**DIRECTIONS FOR THIS TASK**
Exactly the lines below from the one with "21 апреля 2016, 10:26" up to and including the one with "A reportagem é de" make up the answer, with nothing else added.

**TASK INPUT**
────────────────

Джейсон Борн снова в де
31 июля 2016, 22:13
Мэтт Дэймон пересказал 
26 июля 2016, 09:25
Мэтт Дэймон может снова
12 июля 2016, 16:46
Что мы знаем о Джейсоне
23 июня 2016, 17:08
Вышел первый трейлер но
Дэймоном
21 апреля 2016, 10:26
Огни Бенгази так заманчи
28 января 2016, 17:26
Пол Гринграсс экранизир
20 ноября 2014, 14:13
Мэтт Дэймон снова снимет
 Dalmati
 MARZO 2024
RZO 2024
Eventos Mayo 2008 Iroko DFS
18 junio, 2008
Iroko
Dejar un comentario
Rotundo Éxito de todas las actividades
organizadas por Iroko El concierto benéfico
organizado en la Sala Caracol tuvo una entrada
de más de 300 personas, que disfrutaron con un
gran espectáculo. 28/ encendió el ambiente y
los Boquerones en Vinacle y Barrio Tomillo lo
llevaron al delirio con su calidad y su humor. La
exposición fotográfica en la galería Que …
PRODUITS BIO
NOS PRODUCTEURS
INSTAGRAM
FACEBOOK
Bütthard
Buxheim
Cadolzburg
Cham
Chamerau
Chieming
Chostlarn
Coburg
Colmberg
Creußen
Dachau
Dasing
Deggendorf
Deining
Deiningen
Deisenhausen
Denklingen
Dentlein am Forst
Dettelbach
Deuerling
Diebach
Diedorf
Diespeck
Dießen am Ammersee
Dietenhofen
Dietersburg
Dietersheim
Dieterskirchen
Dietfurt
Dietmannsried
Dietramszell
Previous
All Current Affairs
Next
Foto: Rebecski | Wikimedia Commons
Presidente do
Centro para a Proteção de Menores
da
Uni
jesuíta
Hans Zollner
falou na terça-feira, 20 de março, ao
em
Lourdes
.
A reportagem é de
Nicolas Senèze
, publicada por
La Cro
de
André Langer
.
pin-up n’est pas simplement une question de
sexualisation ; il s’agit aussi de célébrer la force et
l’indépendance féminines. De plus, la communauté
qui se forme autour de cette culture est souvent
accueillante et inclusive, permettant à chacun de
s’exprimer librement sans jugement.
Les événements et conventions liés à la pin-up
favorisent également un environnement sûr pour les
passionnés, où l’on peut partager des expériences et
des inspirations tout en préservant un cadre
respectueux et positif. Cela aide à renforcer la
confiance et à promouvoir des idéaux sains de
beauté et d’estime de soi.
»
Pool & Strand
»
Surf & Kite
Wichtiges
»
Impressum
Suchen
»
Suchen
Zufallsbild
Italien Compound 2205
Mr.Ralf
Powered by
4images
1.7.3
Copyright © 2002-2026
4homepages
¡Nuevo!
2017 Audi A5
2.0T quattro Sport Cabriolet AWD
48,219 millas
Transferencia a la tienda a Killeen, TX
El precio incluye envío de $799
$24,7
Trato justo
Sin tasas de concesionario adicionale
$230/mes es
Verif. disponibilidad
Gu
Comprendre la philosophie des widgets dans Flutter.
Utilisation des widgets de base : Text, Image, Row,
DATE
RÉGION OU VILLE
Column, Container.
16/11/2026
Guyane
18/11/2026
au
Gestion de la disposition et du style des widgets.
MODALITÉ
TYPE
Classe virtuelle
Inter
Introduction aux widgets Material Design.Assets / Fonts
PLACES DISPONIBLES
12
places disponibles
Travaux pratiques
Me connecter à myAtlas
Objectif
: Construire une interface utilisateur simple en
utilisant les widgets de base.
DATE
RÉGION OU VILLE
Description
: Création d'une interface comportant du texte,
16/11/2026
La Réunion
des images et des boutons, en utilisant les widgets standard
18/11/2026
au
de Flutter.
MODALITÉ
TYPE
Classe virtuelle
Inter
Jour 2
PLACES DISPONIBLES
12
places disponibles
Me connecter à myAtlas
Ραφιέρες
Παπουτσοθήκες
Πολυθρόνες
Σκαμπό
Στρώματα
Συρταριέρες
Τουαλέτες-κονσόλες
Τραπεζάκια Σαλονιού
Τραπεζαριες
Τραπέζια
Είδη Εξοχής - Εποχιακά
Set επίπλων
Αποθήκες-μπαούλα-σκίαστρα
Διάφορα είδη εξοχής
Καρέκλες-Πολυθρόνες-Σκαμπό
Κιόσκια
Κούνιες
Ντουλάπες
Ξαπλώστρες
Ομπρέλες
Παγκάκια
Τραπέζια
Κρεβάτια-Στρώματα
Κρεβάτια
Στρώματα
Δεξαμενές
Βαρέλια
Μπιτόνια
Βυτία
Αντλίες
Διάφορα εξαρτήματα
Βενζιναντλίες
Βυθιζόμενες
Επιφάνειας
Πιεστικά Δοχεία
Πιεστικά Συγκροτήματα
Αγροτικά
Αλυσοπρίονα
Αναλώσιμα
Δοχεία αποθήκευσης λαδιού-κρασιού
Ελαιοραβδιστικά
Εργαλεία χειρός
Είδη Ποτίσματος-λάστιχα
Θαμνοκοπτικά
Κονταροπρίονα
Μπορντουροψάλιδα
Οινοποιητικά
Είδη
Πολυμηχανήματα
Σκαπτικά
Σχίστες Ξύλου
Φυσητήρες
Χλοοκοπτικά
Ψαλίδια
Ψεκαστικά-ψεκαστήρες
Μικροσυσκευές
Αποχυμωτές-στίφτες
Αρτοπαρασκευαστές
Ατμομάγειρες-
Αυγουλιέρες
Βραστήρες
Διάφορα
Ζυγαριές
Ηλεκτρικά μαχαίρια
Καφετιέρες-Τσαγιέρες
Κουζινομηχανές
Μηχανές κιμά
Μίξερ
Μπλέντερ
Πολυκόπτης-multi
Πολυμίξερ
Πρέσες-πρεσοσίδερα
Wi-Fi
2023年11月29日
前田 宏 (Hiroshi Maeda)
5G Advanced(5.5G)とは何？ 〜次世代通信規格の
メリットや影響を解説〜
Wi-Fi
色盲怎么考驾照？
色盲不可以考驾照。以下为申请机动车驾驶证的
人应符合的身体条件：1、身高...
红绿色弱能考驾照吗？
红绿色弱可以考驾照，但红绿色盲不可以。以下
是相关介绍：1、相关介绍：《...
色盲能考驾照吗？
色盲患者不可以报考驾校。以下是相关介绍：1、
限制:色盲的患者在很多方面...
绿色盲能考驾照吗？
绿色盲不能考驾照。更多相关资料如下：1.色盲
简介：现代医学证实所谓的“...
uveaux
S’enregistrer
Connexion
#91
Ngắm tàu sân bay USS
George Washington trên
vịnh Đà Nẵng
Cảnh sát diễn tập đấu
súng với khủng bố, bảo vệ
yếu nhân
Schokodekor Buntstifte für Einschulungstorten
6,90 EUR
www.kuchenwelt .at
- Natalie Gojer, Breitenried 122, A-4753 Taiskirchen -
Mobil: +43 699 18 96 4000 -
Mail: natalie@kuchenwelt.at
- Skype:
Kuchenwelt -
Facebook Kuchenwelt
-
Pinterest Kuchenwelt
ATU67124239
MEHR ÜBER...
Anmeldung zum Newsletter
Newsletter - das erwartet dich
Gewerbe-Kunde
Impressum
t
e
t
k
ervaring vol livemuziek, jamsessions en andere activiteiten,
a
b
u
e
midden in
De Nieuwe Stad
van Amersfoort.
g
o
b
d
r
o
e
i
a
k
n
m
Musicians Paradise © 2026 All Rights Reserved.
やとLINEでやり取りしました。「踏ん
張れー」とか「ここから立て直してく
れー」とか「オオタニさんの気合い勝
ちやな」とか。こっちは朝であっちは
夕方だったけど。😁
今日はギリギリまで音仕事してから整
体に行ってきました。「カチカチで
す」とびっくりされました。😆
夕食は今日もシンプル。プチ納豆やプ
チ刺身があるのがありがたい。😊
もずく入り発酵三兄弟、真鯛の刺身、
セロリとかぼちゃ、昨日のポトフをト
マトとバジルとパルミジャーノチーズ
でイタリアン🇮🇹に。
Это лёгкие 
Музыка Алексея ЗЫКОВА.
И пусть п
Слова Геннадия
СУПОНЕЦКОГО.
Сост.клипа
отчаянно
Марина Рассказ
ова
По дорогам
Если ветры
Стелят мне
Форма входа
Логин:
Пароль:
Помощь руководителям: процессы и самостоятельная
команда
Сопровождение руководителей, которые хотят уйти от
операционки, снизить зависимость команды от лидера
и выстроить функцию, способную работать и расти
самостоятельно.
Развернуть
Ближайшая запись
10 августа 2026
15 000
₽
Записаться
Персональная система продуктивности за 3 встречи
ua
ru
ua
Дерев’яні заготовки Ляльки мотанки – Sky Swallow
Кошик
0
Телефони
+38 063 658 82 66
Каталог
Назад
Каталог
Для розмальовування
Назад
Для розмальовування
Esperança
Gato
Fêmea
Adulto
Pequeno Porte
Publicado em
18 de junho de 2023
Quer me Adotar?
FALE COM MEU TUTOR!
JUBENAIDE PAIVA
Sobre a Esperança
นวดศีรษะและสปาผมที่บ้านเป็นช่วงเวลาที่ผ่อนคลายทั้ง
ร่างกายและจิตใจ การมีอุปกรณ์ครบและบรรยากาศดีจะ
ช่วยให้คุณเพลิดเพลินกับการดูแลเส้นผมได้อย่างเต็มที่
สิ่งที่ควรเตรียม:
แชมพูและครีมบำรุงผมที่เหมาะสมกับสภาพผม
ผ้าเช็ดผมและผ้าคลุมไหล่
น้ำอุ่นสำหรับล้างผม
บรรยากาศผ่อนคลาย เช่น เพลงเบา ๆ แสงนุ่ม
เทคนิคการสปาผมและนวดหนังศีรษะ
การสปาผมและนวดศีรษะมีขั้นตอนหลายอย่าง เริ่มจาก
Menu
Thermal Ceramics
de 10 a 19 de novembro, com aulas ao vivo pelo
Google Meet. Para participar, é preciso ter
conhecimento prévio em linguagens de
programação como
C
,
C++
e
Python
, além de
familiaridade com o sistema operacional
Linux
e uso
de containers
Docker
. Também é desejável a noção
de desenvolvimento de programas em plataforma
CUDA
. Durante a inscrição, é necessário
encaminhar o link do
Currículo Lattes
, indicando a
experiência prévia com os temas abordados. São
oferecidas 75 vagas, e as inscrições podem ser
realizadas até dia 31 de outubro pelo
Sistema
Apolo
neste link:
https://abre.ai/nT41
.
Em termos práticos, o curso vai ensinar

────────────────

**WORKED SOLUTION**
21 апреля 2016, 10:26
Огни Бенгази так заманчи
28 января 2016, 17:26
Пол Гринграсс экранизир
20 ноября 2014, 14:13
Мэтт Дэймон снова снимет
 Dalmati
 MARZO 2024
RZO 2024
Eventos Mayo 2008 Iroko DFS
18 junio, 2008
Iroko
Dejar un comentario
Rotundo Éxito de todas las actividades
organizadas por Iroko El concierto benéfico
organizado en la Sala Caracol tuvo una entrada
de más de 300 personas, que disfrutaron con un
gran espectáculo. 28/ encendió el ambiente y
los Boquerones en Vinacle y Barrio Tomillo lo
llevaron al delirio con su calidad y su humor. La
exposición fotográfica en la galería Que …
PRODUITS BIO
NOS PRODUCTEURS
INSTAGRAM
FACEBOOK
Bütthard
Buxheim
Cadolzburg
Cham
Chamerau
Chieming
Chostlarn
Coburg
Colmberg
Creußen
Dachau
Dasing
Deggendorf
Deining
Deiningen
Deisenhausen
Denklingen
Dentlein am Forst
Dettelbach
Deuerling
Diebach
Diedorf
Diespeck
Dießen am Ammersee
Dietenhofen
Dietersburg
Dietersheim
Dieterskirchen
Dietfurt
Dietmannsried
Dietramszell
Previous
All Current Affairs
Next
Foto: Rebecski | Wikimedia Commons
Presidente do
Centro para a Proteção de Menores
da
Uni
jesuíta
Hans Zollner
falou na terça-feira, 20 de março, ao
em
Lourdes
.
A reportagem é de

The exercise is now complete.